| Thanks. These instructions are already present in the disassembled CsoundLib64, so I expect that your code will use the optimisations (I have not built it yet).
========================
Prof. Victor Lazzarini
Maynooth University
Ireland
> On 11 Jul 2021, at 21:54, Eduardo Moguillansky wrote:
>
> I took a brief look but I didn't see clear candidates for this in aops.c. I did apply this to the "sum" opcode, which resulted in the same kind of speed up when summing 4 or more signals.
>
> As a side note, to check if the optimizations are taking effect in macos, the disassembled code should have instructions like "movupd" and "addpd".
>
> On 11.07.21 13:10, Victor Lazzarini wrote:
>> Thanks for this.
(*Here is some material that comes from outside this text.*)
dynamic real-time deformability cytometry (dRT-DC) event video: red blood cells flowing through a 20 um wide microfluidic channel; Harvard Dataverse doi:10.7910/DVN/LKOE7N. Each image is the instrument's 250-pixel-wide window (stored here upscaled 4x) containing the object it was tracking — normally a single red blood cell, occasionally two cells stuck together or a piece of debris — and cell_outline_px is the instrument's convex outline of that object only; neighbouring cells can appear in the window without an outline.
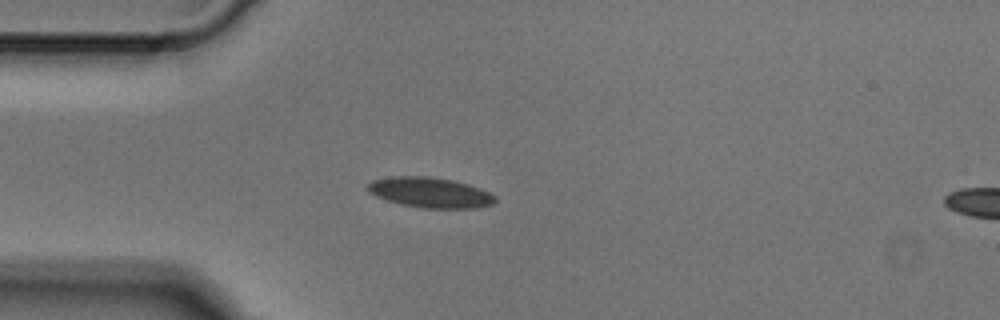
{"species": "Egyptian fruit bat (a non-hibernating species)", "species_latin": "Rousettus aegyptiacus", "temperature_condition": "cold", "stored_images_in_passage": 4, "segment_of_instrument_passage": [1, 2], "camera_frame_rate_fps": 3000, "um_per_image_px": 0.085, "animal": {"sex": "male"}, "frame": {"image": 1, "passage_image": 3, "time_ms": 0.667, "image_size_px": [1000, 320], "cell_outline_px": [[496, 200], [492, 204], [476, 208], [420, 208], [400, 204], [384, 200], [368, 192], [368, 184], [372, 180], [392, 176], [428, 176], [452, 180], [468, 184], [480, 188], [496, 196]], "centroid_in_image_um": [36.54, 16.37], "position_along_channel_um": 48.5, "area_um2": 22.6}}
I think I have the right flags for SIMD on my MacOS build that I use for releases (I’ve played with these a few years back), but
>> I will check.
>>
>> Not sure if there’s any gain to be had, but if you have the chance, could you look at the output mixing functions (aops.c) to see if your
>> solutions to arrays can also be applied there.
>>
>> best
>> ========================
>> Prof. Victor Lazzarini
>> Maynooth University
>> Ireland
>>
>>> On 11 Jul 2021, at 11:55, Eduardo Moguillansky wrote:
>>>
>>> *Warning*
>>>
>>> This email originated from outside of Maynooth University's Mail System. Do not reply, click links or open attachments unless you recognise the sender and know the content is safe.
>>>
>>> Hi,
>>>
>>> I just sent a PR which makes sumarray for audio arrays friendlier to
>>> simd compilation. It copies supercollider's approach, where audio
>>> signals are summed in groups of 4. With properly configured flags this
>>> results in very efficient horizontal simd instructions. On my system
>>> (linux, sandy bridge), with a properly configured cmake I see execution
>>> speed up to 9x faster, which is a great result for only a very small
>>> modification.
>>>
>>> cheers,
>>>
>>> eduardo
|